A man who was found not guilty by reason of insanity in the 2013 shooting of an Alexandria, Virginia, police officer will now face two trials in Prince William County on charges of setting fire to the home of a mental health professional, trying to set fire to her car and stalking eight people.

In a Friday hearing in Prince William County Circuit Court, Judge Angela Horan ruled Kashif Bashir will stand trial Nov. 12 on a felony charge of making a false statement on a consent form to purchase a firearm and a misdemeanor count of possession of a firearm by a person acquitted by reason of insanity.

Bashir will stand trial in February 2020 on felony charges of arson and attempted arson, as well as nine counts of misdemeanor stalking, and unauthorized use of an electronic tracking device.

Bashir listened attentively during the hearing, conferring quietly with defense attorney Robert Bennett, who has been representing Bashir as his attorney, Paul Walla, recovers from eye surgery.

Assistant Commonwealth’s Attorney Claiborne Richardson requested a jury trial in the 2020 case. In the November trial, a judge will determine Bashir’s innocence or guilt.

In Virginia, arson carries a statutory maximum of life in prison.

In 2014, Bashir had been found not guilty by reason of insanity for the February 2013 shooting of Peter Laboy, a motorcycle officer who was shot while assisting a young woman who was being stalked by Bashir. Laboy nearly died from brain injuries; his wife and doctors have dubbed his recovery miraculous. He was forced to retire because of his injuries.

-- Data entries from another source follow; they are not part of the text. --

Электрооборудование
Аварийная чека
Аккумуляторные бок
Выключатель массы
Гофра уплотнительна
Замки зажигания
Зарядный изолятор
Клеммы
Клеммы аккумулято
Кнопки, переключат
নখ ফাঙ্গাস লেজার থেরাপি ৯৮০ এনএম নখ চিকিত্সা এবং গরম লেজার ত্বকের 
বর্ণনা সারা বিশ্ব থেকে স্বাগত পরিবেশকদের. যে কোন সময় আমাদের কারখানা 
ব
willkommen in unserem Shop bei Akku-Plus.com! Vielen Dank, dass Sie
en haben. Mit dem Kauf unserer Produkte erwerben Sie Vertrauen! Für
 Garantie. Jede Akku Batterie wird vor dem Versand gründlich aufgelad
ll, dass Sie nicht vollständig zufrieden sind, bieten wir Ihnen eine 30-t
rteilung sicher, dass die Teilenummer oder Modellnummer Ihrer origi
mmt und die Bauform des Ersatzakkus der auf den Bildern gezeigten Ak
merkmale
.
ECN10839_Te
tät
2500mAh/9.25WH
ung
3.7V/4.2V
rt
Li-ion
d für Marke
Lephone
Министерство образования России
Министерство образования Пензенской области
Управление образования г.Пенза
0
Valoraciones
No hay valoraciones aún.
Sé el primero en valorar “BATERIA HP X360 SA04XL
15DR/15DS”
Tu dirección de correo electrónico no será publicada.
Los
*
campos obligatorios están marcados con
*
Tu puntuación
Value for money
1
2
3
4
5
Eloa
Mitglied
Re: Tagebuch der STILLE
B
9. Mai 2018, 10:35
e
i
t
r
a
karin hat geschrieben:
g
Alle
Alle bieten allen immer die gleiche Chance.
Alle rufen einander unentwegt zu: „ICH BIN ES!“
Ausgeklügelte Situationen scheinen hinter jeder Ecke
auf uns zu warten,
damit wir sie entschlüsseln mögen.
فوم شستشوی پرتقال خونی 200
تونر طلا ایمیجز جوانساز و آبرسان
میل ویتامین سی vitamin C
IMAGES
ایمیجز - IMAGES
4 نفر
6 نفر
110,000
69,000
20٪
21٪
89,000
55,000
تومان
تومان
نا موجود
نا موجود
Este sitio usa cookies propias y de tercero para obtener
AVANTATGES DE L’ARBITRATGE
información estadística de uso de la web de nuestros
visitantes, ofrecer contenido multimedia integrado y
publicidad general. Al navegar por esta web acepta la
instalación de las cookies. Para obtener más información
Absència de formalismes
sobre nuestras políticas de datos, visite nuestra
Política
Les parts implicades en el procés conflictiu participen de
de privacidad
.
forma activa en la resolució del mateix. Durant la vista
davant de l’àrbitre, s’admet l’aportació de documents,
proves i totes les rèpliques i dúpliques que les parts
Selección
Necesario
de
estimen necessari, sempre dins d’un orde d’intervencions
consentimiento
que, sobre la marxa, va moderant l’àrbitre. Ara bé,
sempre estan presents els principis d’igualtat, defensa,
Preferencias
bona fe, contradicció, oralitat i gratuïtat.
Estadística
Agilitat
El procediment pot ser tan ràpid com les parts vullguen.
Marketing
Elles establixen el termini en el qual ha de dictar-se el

In June 2018, Alexandria Circuit Court Judge James Clark released Bashir, with conditions, from the mental hospital he had been living in since being acquitted.

This year, in February, Bashir was accused of setting one fire and trying to set another at the homes of two mental health professionals. One of them, Elizabeth Dugan, is a supervisor of a county government board responsible for reporting on whether Bashir was complying with his conditional release and had been seeing him five times a week under a court order.

Shortly after Bashir’s arrest in the arson case, Alexandria Commonwealth’s Attorney Bryan Porter filed a motion to revoke Bashir’s conditional release, saying, “Mr. Bashir has demonstrated difficulties in maintaining professional boundaries with treatment providers.”

That case is on hold as the Prince William County cases proceed.

Bashir is in custody until his trial.

Court records show that after Bashir was arrested in February, two loaded 9 mm semi-automatic handguns were found in his home.